Alle, die am Tattag eingegriffen hätten, hätten ihr Bestes gegeben. «Zum Täter wurden nur Sie», sagte der Richter und wandte sich an Sulaiman A. Der Angeklagte habe bereits zwei Jahre vor der Tat im Internet dschihadistisches Propagandamaterial geteilt und sei per Telegram mit einem «Gelehrten» in Kontakt gewesen, der ihm gesagt hätte, dass es nicht nur legitim, sondern seine Pflicht sei, «Ungläubige» zu töten. Daraufhin habe er mit der Planung seiner Tat begonnen, bestellte Jagdmesser und Klappmesser sowie eine Präzisionsschleuder mit Munition.

Am Tattag habe er das Ziel gehabt, zuerst den Islamkritiker Michael Stürzenberger zu töten und dann direkt andere Teilnehmer der Kundgebung. Auch Polizeibeamte wollte er angreifen, die er als Repräsentanten des von ihm abgelehnten Staates gesehen habe. Sein Ziel sei gewesen, größtmöglichen Schaden anzurichten und als «Märtyrer» ins Paradies einzugehen. Diese Absicht werde unter anderem dadurch belegt, dass er sich bei seiner Mutter mit einer Nachricht vor der Tat verabschiedete. Ein weiterer Hinweis könne sein, dass er seine Haare und seinen Bart kürzte, um in «reinem Zustand» zu sterben.

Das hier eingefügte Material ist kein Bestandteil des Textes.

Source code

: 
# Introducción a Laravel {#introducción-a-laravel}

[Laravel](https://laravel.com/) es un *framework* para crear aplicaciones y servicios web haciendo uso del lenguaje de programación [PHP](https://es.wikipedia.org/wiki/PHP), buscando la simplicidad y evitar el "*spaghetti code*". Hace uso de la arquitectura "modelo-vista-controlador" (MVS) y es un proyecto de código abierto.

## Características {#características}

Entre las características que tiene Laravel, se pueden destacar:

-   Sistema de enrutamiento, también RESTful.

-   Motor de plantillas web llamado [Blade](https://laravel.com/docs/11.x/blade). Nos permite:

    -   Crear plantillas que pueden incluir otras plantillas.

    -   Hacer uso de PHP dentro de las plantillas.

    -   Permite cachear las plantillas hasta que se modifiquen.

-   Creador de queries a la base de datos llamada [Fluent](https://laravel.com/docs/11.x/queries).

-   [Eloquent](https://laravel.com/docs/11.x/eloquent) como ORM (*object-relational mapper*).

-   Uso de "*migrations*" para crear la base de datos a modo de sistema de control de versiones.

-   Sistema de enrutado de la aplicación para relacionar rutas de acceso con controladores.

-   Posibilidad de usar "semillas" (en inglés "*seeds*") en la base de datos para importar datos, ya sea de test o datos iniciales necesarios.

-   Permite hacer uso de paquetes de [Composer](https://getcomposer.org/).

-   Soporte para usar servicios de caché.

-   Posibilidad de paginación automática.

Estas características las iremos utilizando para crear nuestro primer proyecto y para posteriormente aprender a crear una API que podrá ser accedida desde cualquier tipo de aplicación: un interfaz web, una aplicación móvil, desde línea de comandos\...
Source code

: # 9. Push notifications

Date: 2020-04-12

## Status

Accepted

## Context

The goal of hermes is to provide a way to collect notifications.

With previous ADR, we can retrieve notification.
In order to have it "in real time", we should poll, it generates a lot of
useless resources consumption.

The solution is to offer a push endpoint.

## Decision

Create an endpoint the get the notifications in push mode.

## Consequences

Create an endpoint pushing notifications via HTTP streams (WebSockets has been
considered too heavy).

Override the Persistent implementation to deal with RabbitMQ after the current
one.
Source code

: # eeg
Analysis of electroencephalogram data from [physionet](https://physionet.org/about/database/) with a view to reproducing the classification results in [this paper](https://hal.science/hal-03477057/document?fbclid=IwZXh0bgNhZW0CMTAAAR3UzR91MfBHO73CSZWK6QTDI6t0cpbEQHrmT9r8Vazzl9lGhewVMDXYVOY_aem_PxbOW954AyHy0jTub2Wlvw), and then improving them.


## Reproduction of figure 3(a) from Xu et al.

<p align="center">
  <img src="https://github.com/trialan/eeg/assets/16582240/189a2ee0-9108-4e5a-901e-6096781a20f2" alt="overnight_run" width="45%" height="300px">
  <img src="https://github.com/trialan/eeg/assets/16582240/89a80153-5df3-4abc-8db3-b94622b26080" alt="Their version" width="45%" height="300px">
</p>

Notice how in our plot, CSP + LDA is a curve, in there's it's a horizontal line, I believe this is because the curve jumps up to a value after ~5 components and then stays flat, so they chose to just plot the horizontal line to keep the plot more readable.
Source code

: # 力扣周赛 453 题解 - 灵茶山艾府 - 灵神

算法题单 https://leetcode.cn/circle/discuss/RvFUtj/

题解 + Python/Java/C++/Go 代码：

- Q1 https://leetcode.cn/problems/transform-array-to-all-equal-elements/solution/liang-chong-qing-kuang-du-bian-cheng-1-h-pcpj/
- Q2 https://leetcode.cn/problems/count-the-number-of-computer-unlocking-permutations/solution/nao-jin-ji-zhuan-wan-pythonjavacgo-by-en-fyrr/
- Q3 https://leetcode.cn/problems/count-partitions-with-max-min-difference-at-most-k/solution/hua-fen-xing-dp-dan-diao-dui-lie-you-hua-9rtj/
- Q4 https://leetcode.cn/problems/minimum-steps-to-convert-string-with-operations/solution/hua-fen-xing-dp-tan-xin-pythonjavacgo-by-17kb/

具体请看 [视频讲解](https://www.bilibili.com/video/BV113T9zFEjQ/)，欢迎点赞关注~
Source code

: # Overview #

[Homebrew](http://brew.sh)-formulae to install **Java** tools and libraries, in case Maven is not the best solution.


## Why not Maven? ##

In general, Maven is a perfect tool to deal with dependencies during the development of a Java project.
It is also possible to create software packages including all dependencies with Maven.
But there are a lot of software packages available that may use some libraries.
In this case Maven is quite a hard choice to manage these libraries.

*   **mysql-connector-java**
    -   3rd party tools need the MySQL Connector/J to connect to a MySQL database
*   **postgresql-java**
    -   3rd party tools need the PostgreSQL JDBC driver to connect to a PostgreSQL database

Wie das Oberlandesgericht Stuttgart mitteilte, habe der Senat keine Unterbringung des Angeklagten in der Sicherungsverwahrung angeordnet. Es lasse sich nicht «mit hinreichender Sicherheit» feststellen, dass den Angeklagten eine «persönlichkeitsimmanente besondere Gewaltbereitschaft oder Aggressivität auszeichnet». Außerdem bleibe der Angeklagte sowieso wegen der besonderen Schwere der Tat solange in Haft, wie er für die Allgemeinheit gefährlich sei.

Warum habe es einen aufwändigen Prozess gebraucht, obwohl es ein Video der Tat gab? Sei das nicht übertrieben, fragte der Richter in seiner Urteilsbegründung. «Nein denn Unrecht begegnet der Rechtsstaat mit Recht.»

Am 31. Mai 2024 hatte der damals 25-jährige Afghane Sulaiman A. auf dem Mannheimer Marktplatz mehrere Menschen am Stand der islamkritischen Bürgerbewegung «Pax Europa» mit einem Messer angegriffen, darunter auch den Vorsitzenden der Bewegung, Michael Stürzenberger. Der 29-jährige Polizist Rouven Laur wollte eingreifen und erlitt dabei mehrere Stiche im Kopfbereich, an denen er zwei Tage später starb. Fünf weitere Menschen waren schwer verletzt worden.